Straciła rachubę, obserwując wszystko. Tylko źrenice wielkości szparek szybowały od lewej do prawej. Czarny Strumień nie był specjalnie ranny. Oprócz kilku otarć i karku radził sobie naprawdę dobrze. Z Omenem było gorzej. To mu się oberwało szponami najwięcej. Borsuk zamachnął się ponownie, omijając burego i przejeżdżając po prawym boku kocura, który wściekle zasyczał, odskakując. Czarny Strumień rzucił się, zatapiając pazury na zadzie ogromnej łasicy. Szybko się jednak ześlizgnął. Gdy bestia odwróciła się, by oddać zielonookiemu, Omen wykorzystał sytuację i wgryzł się w przednią łapę stwora, warczącego i wściekłego. Nie przewidział, że borsuczy pysk zaraz pojawi się kocięcy krok przed nim, pokazując szereg zębisk. Zaślinione siekacze wbiły się w bark wroga, zaciskając na nim głęboko, zrywając kota z miejsca. Paplająca Łapa zdusiła w sobie współczujący, przestraszony pisk. Borsuk tarzał nim po ziemi boleśnie za bark, aż burą bolało na sam widok. Nareszcie Omen resztkami sił wyrwał się, kiedy tylko borsuk delikatnie poluzował chwyt. Jego obrażenia wyglądały ohydnie. Krew pulsowała i spływała po brudnym jak kałuża błota futrze. W szramę wbiły się gnijące igły, odłamki gleby oraz piach. Wcześniej z odwagą lwa, obecnie wyglądał żałośnie, przygniecony borsuczą łapą. To było wystarczająco jak na Paplę. Zamiast podkulić pod siebie ogon jednak, postawiła krok w przód. I drugi. I trzeci. Aż nie biegła w kierunku rannego żołnierza. Borsuk dał jej ostrzeżenie, rycząc przeraźliwie. Odskoczyła. Wahała się, czy pomóc, czy uciec. W końcu podjęła ryzyko. Nigdy nie wybaczyłaby sobie pozostawienia kogokolwiek w potrzebie. Nawet kogoś tak okropnego jak Mroczny Omen.
– Paplo, nie zbliżaj się! – syknął Czarny Strumień, na dźwięk czego się zjeżyła jeszcze bardziej.
– Muszę pomóc! – miauknęła wysoko. Borsuk się na nią spojrzał. Skuliła się przed nim. Rzuciła się do ucieczki, a jego szczęki minęły plecy uczennicy o milimetry. Przełknęła nerwowo ślinę, odwracając się w ich stronę. Omen powstał na łapy i próbował się wycofać. Stworzenie zatopiło pazury w ziemi, niedaleko jej brata. Czy on próbował odwrócić jego uwagę? Spojrzała ciepło, dziękując kocurowi w głowie. Gdy skończy się bitwa wszystko mu wynagrodzi/ Miała nadzieję, że młody ugra trochę na czasie. Patrząc na stan woja, każda sekunda była na wagę złota.
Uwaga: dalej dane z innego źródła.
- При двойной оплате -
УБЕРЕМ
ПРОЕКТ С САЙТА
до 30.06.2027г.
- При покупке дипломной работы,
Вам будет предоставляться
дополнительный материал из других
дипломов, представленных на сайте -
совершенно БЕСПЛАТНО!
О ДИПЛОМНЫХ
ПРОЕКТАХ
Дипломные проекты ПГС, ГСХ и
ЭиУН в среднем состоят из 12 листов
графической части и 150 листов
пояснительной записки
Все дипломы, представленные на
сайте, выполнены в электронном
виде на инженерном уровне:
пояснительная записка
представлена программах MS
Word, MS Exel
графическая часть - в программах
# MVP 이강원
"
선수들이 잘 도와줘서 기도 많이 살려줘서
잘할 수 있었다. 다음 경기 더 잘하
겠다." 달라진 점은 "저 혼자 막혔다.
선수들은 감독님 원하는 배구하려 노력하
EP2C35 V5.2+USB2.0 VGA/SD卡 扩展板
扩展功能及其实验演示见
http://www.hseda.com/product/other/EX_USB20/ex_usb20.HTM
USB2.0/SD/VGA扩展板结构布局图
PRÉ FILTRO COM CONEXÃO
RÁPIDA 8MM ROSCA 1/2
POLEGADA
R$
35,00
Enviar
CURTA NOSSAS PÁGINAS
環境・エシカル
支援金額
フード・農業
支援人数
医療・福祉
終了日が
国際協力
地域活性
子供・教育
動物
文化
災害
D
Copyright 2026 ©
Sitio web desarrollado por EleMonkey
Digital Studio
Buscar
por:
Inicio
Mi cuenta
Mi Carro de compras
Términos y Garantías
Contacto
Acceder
Zbliżyła się niepewnie do czarnego. Mroczny syknął na kotkę, jakby jej nie rozpoznał.
– Pomogę ci. Siedź cicho, bo wszyscy zginiemy. – głos się jej złamał w połowie, jak gdyby miała się zaraz rozpłakać. Rozejrzała się chaotycznie po okolicy. Dopiero teraz dotarło do niej, że nie ma niczego do zatamowania krwawienia. Na Klan Gwiazdy! Pochwyciła w pysk jakąś omszałą kulkę, mając nadzieję na najlepsze. Położyła ją na ranie, by zatamowała krwawienie. Nie minęło kilka chwil, a już była cała nasiąknięta, mokra i czerwona. Odrzuciła ją z obrzydzeniem. Spanikowała, nie wiedząc co dalej. Nie miała przy sobie nic innego. Zaczęła fruwać wzrokiem na boki po polanie, by wypatrzeć coś pożytecznego. Czuła krew zlepiającą jej łapy, wdzierająca się między popękane poduszki łap. Nagietki! Jak widać któryś z nich nie zdążył ich zanieść na niewielką stertę. Odetchnęła z ulgą.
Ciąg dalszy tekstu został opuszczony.